De materiecode van de cel is zoals voor elke cel 1-4-6-2-5-7-3, maar deze materie is gebouwd uit een energiecode 7-5-2-6-4-1-3, die een mens oplevert. De bijdrage van elke materiële bouwsteen die besloten ligt in die cel wordt bepaald door het energieveld waar die cel het centrum van vormt. Vanuit die basisstructuur gaan nu al die primaire celstructuren uitgroeien tot een organisme met een verhouding tussen de verschillende systemen die bepaald wordt door het energieveld van de cel en dus ook zichtbaar in het organisme. De menselijke cel groeit uit tot een menselijke structuur. Het doorloopt daarbij de verschillende stadia van de universele ontwikkeling tot op het huidige niveau en neemt daarom ook de authentieke vormen en verdelingen aan die zich gedurende de evolutie ontwikkeld hebben. Zo blijft de plantstructuur aanwezig in de structuur van het ademhalingssysteem en de spijsvertering. Zo blijft de essentie van de eieren leggende dieren aanwezig in ons motorische systeem (spierbouw en skelet) en in de seksuele verschillen tussen man en vrouw.
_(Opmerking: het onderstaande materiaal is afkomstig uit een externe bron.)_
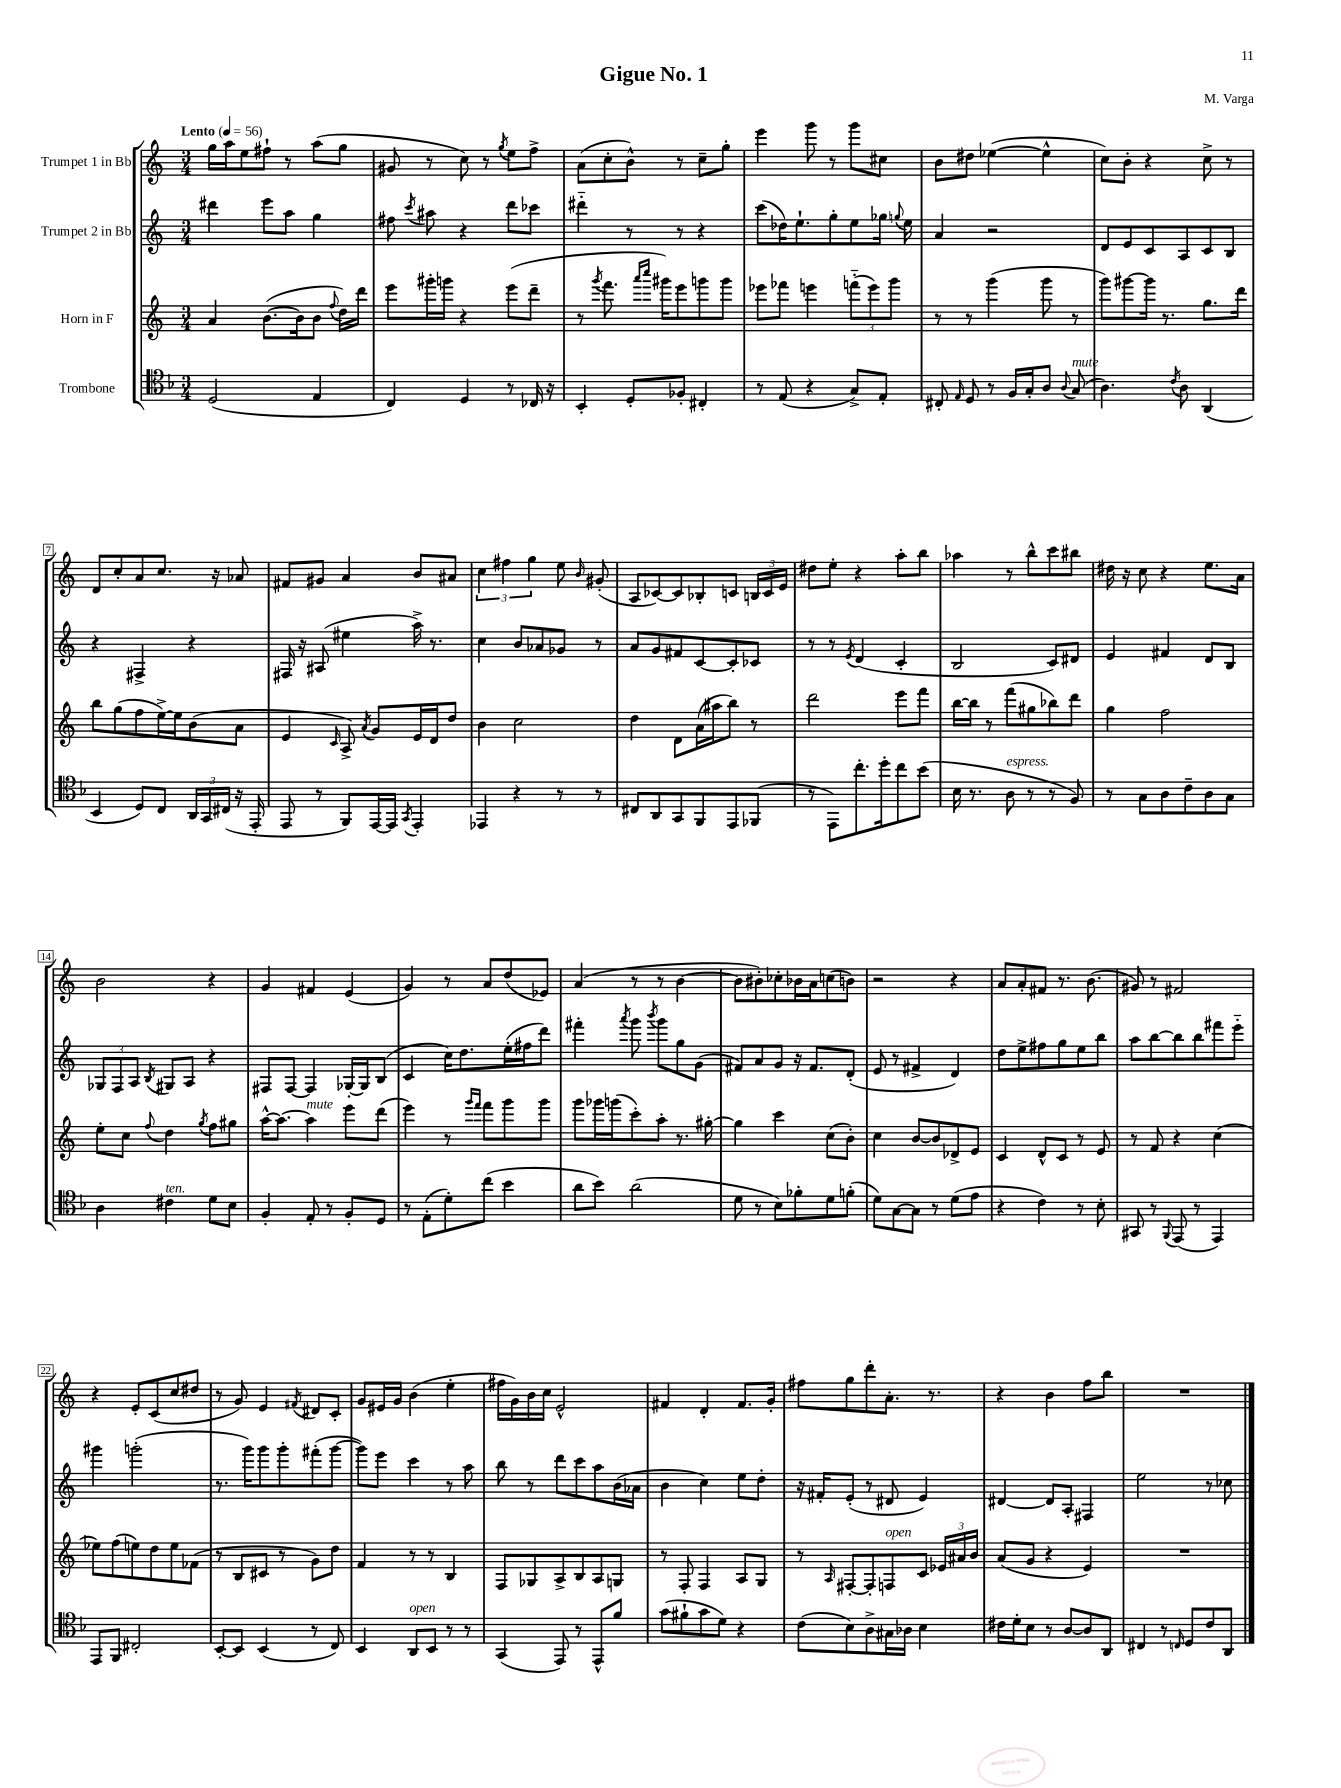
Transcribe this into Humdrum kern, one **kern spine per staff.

**kern	**kern	**kern	**kern
*staff4	*staff3	*staff2	*staff1
*clefC4	*clefG2	*clefG2	*clefG2
*k[b-]	*k[]	*k[]	*k[]
*M3/4	*M3/4	*M3/4	*M3/4
*MM56	*MM56	*MM56	*MM56
(2D	4a	4ddd#	16gg
.	.	.	16aa
.	.	.	8ee
.	([8.b	8eee	8ff#`
.	.	8aa	8r
.	16b]	.	.
4E	8b	4gg	(8aa
.	8qqff	.	.
.	16dd)	.	8gg
.	16ddd	.	.
=	=	=	=
4C)	8eee	8ff#	8g#
.	.	8qccc	.
.	16ggg#'	8aa#	8r
.	16ggg	.	.
4D	4r	4r	8cc)
.	.	.	8r
.	.	.	8qgg
8r	(8eee	8ddd	8ee
16C-	8ddd~	8ccc-	8ff^
16r	.	.	.
=	=	=	=
4BB-'	8r	4ddd#'~	(8a
.	8qggg	.	.
.	8.fff	.	8cc'
8D'	.	8r	8b^^)
.	16qqaaa	.	.
.	16qqcccc	.	.
.	16ggg#)	.	.
8F-'	8eee	8r	8r
4C#'	8ggg	4r	8cc~
.	8ggg	.	8gg'
=	=	=	=
8r	8eee-	(8ccc	4eee
(8E	8fff-	16dd-)	.
.	.	8.ee`	.
4r	4eee	.	8ggg
.	.	8gg'	8r
8G^)	(12fff'~	8ee	8ggg
.	12eee)	.	.
8E'	.	16gg-	8cc#
.	12ggg	.	.
.	.	8qqgg	.
.	.	16ee	.
=	=	=	=
8C#'	8r	4a	8b
16qqE	.	.	.
8D	8r	.	8dd#
8r	(4ggg	2r	([4ee-
16F	.	.	.
16G'	.	.	.
8A	8ggg	.	4ee-^^]
8qqA	.	.	.
(8G	8r	.	.
=	=	=	=
4.A)	8ggg)	8d	8cc)
.	[8ggg#	8e	8b'
.	16ggg#]	8c	4r
.	8.r	.	.
8qc	.	.	.
8A	.	8A	.
(4AA	8.gg	8c	8cc^
.	.	8B	8r
.	16ddd	.	.
=	=	=	=
4BB-	8bb	4r	8d
.	(8gg	.	8cc'
8D)	8ff	4F#^	8a
8C	[16ee^)	.	8.cc
.	16ee]	.	.
24AA	(8b	4r	.
24GG	.	.	.
.	.	.	16r
(24C#	.	.	.
16r	8a	.	8a-
16EE'	.	.	.
=	=	=	=
8EE	4e	16F#	8f#
.	.	16r	.
8r	.	(8A#	8g#
.	16qqc	.	.
8FF)	8A^)	4ee#	4a
.	8qa	.	.
[16EE	8g	.	.
16EE]	.	.	.
8qGG	.	.	.
4EE'	16e	16aa^)	8b
.	16d	8.r	.
.	8dd	.	8a#
=	=	=	=
4EE-	4b	4cc	6cc
.	.	.	6ff#
4r	2cc	8b	.
.	.	.	6gg
.	.	8a-	.
8r	.	8g-	8ee
.	.	.	16qqb
8r	.	8r	(8g#'
=	=	=	=
8C#	4dd	8a	8A
8AA	.	8g	[8c-)
8GG	8d	8f#	8c-]
8FF	(16a	[8c	8B-'
.	16aa#	.	.
8EE	8bb)	8c']	8c
(8FF-	8r	8c-	24B
.	.	.	24c
.	.	.	24e
=	=	=	=
8r	2ddd	8r	8dd#
8EE)	.	8r	8ee'
.	.	8qe	.
8.cc'	.	(4d	4r
16dd'	.	.	.
8cc	8eee	4c'	8aa'
(8b-	8fff	.	8bb
=	=	=	=
16B-	[16bb	2B	4aa-
8.r	16bb]	.	.
.	8r	.	.
8A	(8fff	.	8r
8r	8gg#	.	8bb^^
8r	8bb-)	8c)	8ccc
8F)	8ddd	8d#	8bb#
=	=	=	=
8r	4gg	4e	16dd#
.	.	.	16r
8G	.	.	8cc
8A	2ff	4f#	4r
8c~	.	.	.
8A	.	8d	8.ee
8G	.	8B	.
.	.	.	16a
=	=	=	=
4A	8ee'	12G-	2b
.	.	12F	.
.	8cc	.	.
.	.	12A	.
.	8qqff	8qB	.
4c#	4dd	8G#	.
.	.	8A	.
.	8qgg	.	.
8d	8ff	4r	4r
8B-	8gg#	.	.
=	=	=	=
4F'	[16aa^^	8F#	4g
.	8.aa_	.	.
.	.	[8F#	.
8E'	4aa]	4F#]	4f#
8r	.	.	.
8F'	8eee	[16G-'	(4e
.	.	16G-]	.
8D	(8ddd	(8B	.
=	=	=	=
8r	4eee)	4c	4g)
(8E'	.	.	.
8d')	8r	16cc)	8r
.	.	8.dd	.
.	16qqggg	.	.
.	16qqfff	.	.
(8cc	8fff	.	8a
4b-	8ggg	(16ee'	(8dd
.	.	16ff#	.
.	8ggg	8ddd)	8e-)
=	=	=	=
8a	8ggg	4fff#'	(4a
8b-)	16ggg-	.	.
.	(16ggg	.	.
.	.	8qaaa	.
(2a	8ccc')	8ggg	8r
.	.	8qbbb	.
.	8aa'	8ggg	8r
.	8.r	8gg	[4b
.	.	(8g	.
.	[16gg#'	.	.
=	=	=	=
8d	4gg#]	8f#)	8b]
8r	.	8a	8b#')
8B-)	4ccc	8g	8cc-'
8f-'	.	16r	16b-
.	.	8.f#	16a
8d	(8cc	.	(8cc
(8f'	8b')	(8d'	8b)
=	=	=	=
8d)	4cc	8e	2r
[8G	.	8r	.
8G]	[8b	4f#^	.
8r	8b]	.	.
(8d	8d-^	4d)	4r
8e	8e	.	.
=	=	=	=
4r	4c	8dd	8a
.	.	8ee^	8a'
4c)	8d^^	8ff#	8f#
.	8c	8gg	8.r
8r	8r	8ee	.
.	.	.	(8.b
8B-'	8e	8bb	.
=	=	=	=
8GG#	8r	8aa	8g#)
8r	8f	[8bb	8r
8qqFF	.	.	.
(8EE	4r	8bb]	2f#
8r	.	8bb	.
4EE)	(4cc	8fff#	.
.	.	8eee'~	.
=	=	=	=
8EE	8ee-)	4ggg#	4r
8FF	(8ff	.	.
2C#'	8ee)	(2ggg'	8e'
.	8dd	.	(8c
.	8ee	.	8cc
.	(8f-	.	8dd#
=	=	=	=
[8BB-'	8r	8.r	8r
8BB-]	8B	.	8g)
.	.	16ggg)	.
(4BB-	8c#	8ggg	4e
.	8r	8ggg'	.
.	.	.	8qf#
8r	8g)	(8fff#'	8d#
8C)	8dd	[8ggg	8c'
=	=	=	=
4BB-	4f	8ggg])	8g
.	.	8eee	16e#
.	.	.	16g
8AA	8r	4ccc	(4b
8BB-	8r	.	.
8r	4B	8r	4ee'
8r	.	8aa	.
=	=	=	=
(4GG	8F	8bb	16ff#
.	.	.	16g)
.	8G-	8r	16b
.	.	.	16cc
8EE)	8A^	8ddd	2e^^
8r	8B	8ccc	.
8EE^^	8A	8aa	.
8f	8G	(16b	.
.	.	16a-	.
=	=	=	=
(8g	8r	4b	4f#
8f#`	8F'	.	.
8g	4F	4cc)	4d'
8d)	.	.	.
4r	8A	8ee	8.f#
.	8G	8dd'	.
.	.	.	16g'
=	=	=	=
(8c	8r	16r	8ff#
.	.	16f#'	.
.	16qqA	.	.
8B-)	[8F#'	(8e'	8gg
8A^	8F#']	8r	8ddd'
16G#	8F	8d#	8.a'
16A-	.	.	.
4B-	8c	4e)	.
.	.	.	8.r
.	24e-	.	.
.	24a#	.	.
.	24b	.	.
=	=	=	=
16c#	(8a	[4d#	4r
16d'	.	.	.
8B-	8g	.	.
8r	4r	8d#]	4b
[8A	.	8A'	.
8A]	4e)	4F#	8ff
8AA	.	.	8bb
=	=	=	=
4C#	2.r	2ee	2.r
8r	.	.	.
16qqC	.	.	.
8D	.	.	.
8c	.	8r	.
8AA	.	8cc-	.
==	==	==	==
*-	*-	*-	*-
Zo blijft de essentie van de zoogdieren bij ons aanwezig in onze zintuigen. En zo groeit ook ons zenuwstelsel. Niet dat we ons daar in een paar generaties van bewust zijn maar over vele tienduizenden jaren gaan we toch al wel verschillen kunnen vaststellen. En deze basisverschillen zijn dan al aanwezig bij de menselijke foetus wanneer die een 10 of 12 weken gestatie periode achter de rug heeft.
Eens dit stadium van embryonale ontwikkeling bereikt dan wordt de foetus overspoeld door de invloeden van het menselijke veld waarin het zich bevindt, een moeder met een menselijke frequentiecode van 7-5-2-6-4-1-3.
Nu weten we hoe de genetische informatie van moeder en vader samenkomt om de eerste foetale cel te vormen, en uit het voorgaande weten we hoe deze cel groeit om een baby te worden om vanaf dat punt door te groeien naar een volwassen menselijk wezen. Dit is hoe de mens zichzelf schept en herschept.
Weer een mysterie van het leven wezenlijk gemaakt.